In the preparation of alkenyl alkanoates, an alkene compound is reacted with an alkanoic acid and an oxygen containing gas in the presence of a catalytic amount of the catalysts of the invention described above. The process is preferably carried out at a temperature of 100-250 ° C, preferably 140-200 ° C, and a pressure of 103 x 10 ^{3 to} 2100 x 10 ³ Pa, more preferably 620 x 10 ³ to 1050 x 10 ³ . Preferably, the process is carried out continuously in a vapor phase.

The preparation of alkenyl alkanoates is characterized by higher catalyst activity. Typically, the catalyst activity is 5 to 25% higher (expressed as the amount of alkenyl alkanoate produced per unit time in the presence of a unit catalyst) as compared to a catalyst having the same composition but containing 0.3% to 1% by weight of sodium.
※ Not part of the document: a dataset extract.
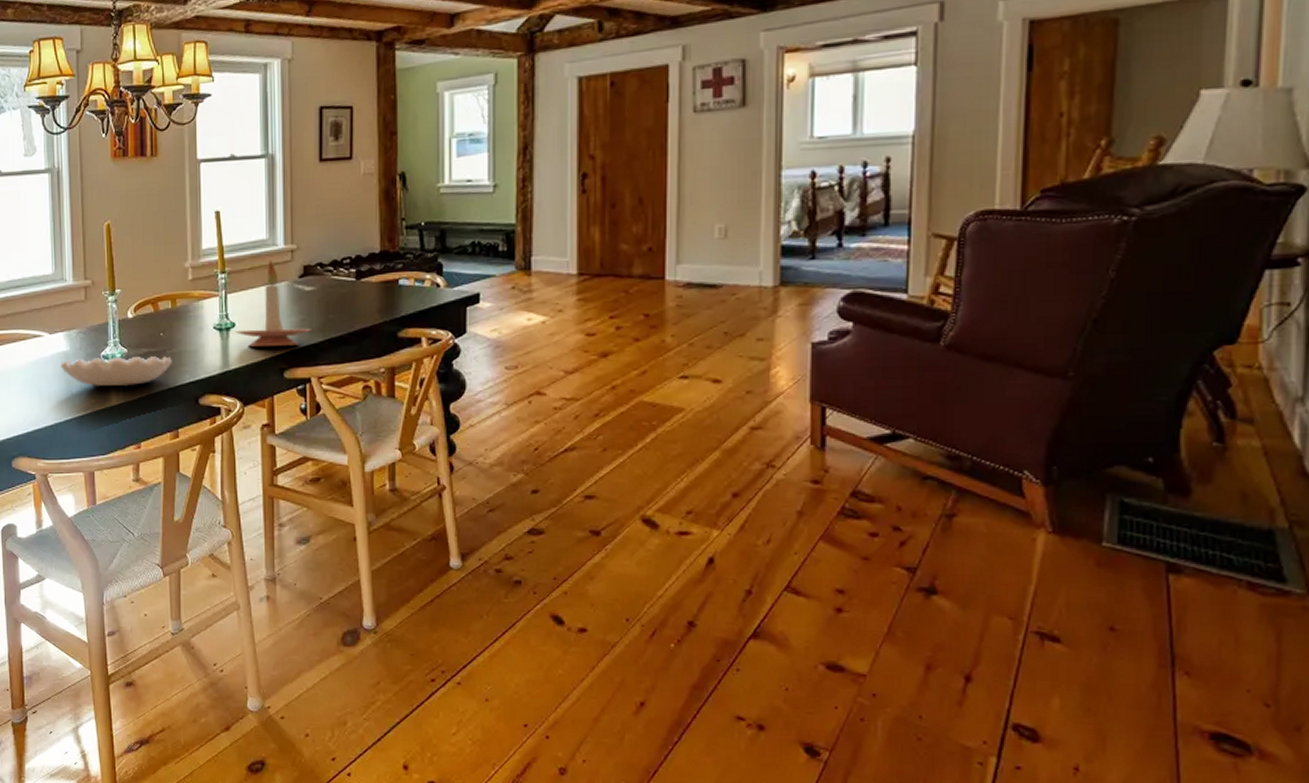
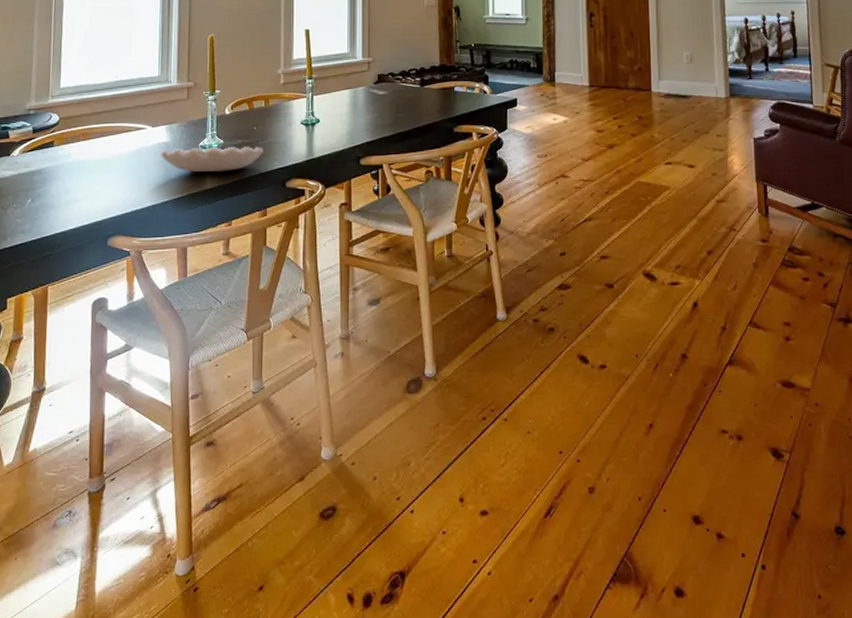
candle holder: present [235,260,311,347] -> none [319,69,383,139]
Although the selectivity of the catalyst, i.e. the tendency to form alkenyl alkanoates rather than various by-products (such as carbon dioxide), is slightly worsened by decreasing sodium content, this disadvantage is substantially offset by increased catalyst activity, especially of commercial alkenyl alkanoate catalysts. sodium (for example, 1% by weight of sodium).

Preferred alkanoic acid starting materials for the preparation of alkenyl alkanoates are C2-C4, such as acetic acid, propionic acid, or butyric acid; preferred alkene starting materials also have from 2 to 4 carbon atoms, such as ethylene, propylene or n-butene. Preferably, the process provides vinyl acetate, vinyl propionate, vinyl butyrate or allyl acetate.
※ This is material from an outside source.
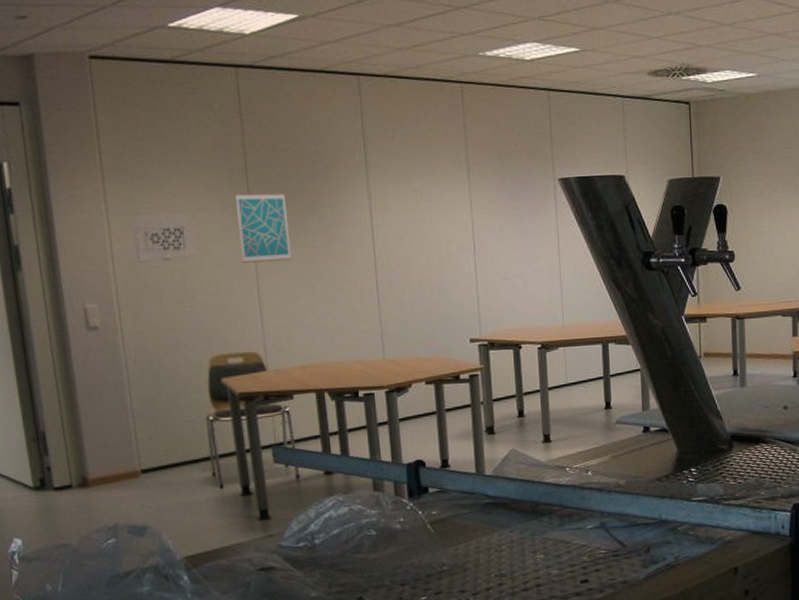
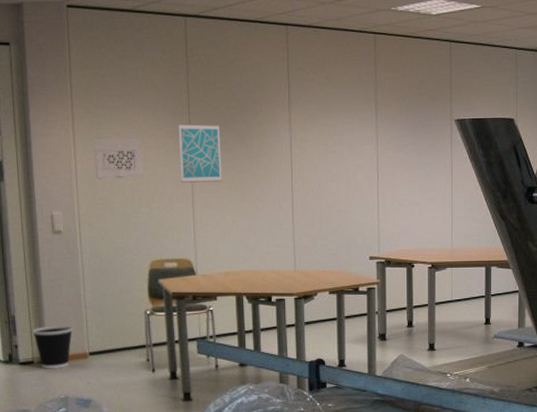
wastebasket: none [68,439,120,493] -> present [33,325,73,369]

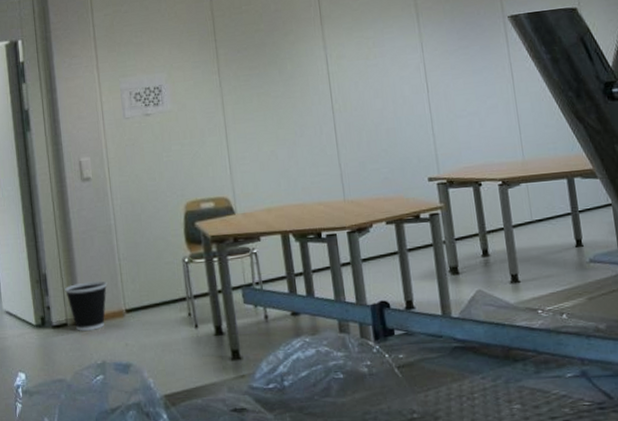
wall art: present [179,123,222,183] -> none [205,48,256,115]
The alkenyl alkanoates prepared as described above are known compounds which are used for known purposes, such as vinyl acetate for the preparation of polyvinyl acetate.

Claims (8)

PATENT CLAIMS A process for the preparation of catalysts of increased activity for the preparation of alkenyl alkanoates from alkenes, alkanoic acid and oxygen-containing gas by impregnating palladium, gold and a potassium promoter, which can be converted into a potassium alkanoate or a compound thereof, into a cation exchange support. - applying and then plating, the step further comprising washing the resulting catalyst with water or an aqueous solution containing the potassium promoter and recovering the resulting reduced sodium catalyst in a known manner. 2. The method of claim 1, wherein the potassium promoter solution is an aqueous potassium acetate solution. A process according to claim 1, wherein a second impregnation step is carried out with an aqueous potassium promoter solution prior to recovering the catalyst. The process according to claim 1, wherein the impregnation with the potassium promoter utilizes a potassium promoter solution at a concentration of 5 to 8%, which is max. Provides 4% potassium content. The method of claim 1, wherein the step of washing with the potassium promoter is 5-8 The potassium promoter solution was used at a concentration of max. Provides 4% potassium content. 6. The process of claim 1, wherein the resulting catalyst has a sodium content of less than 5% by weight. The process of claim 1, wherein the resulting catalyst has a sodium content of less than 0.2% by weight. The process of claim 1, wherein the resulting catalyst has a sodium content of less than 0.1% by weight.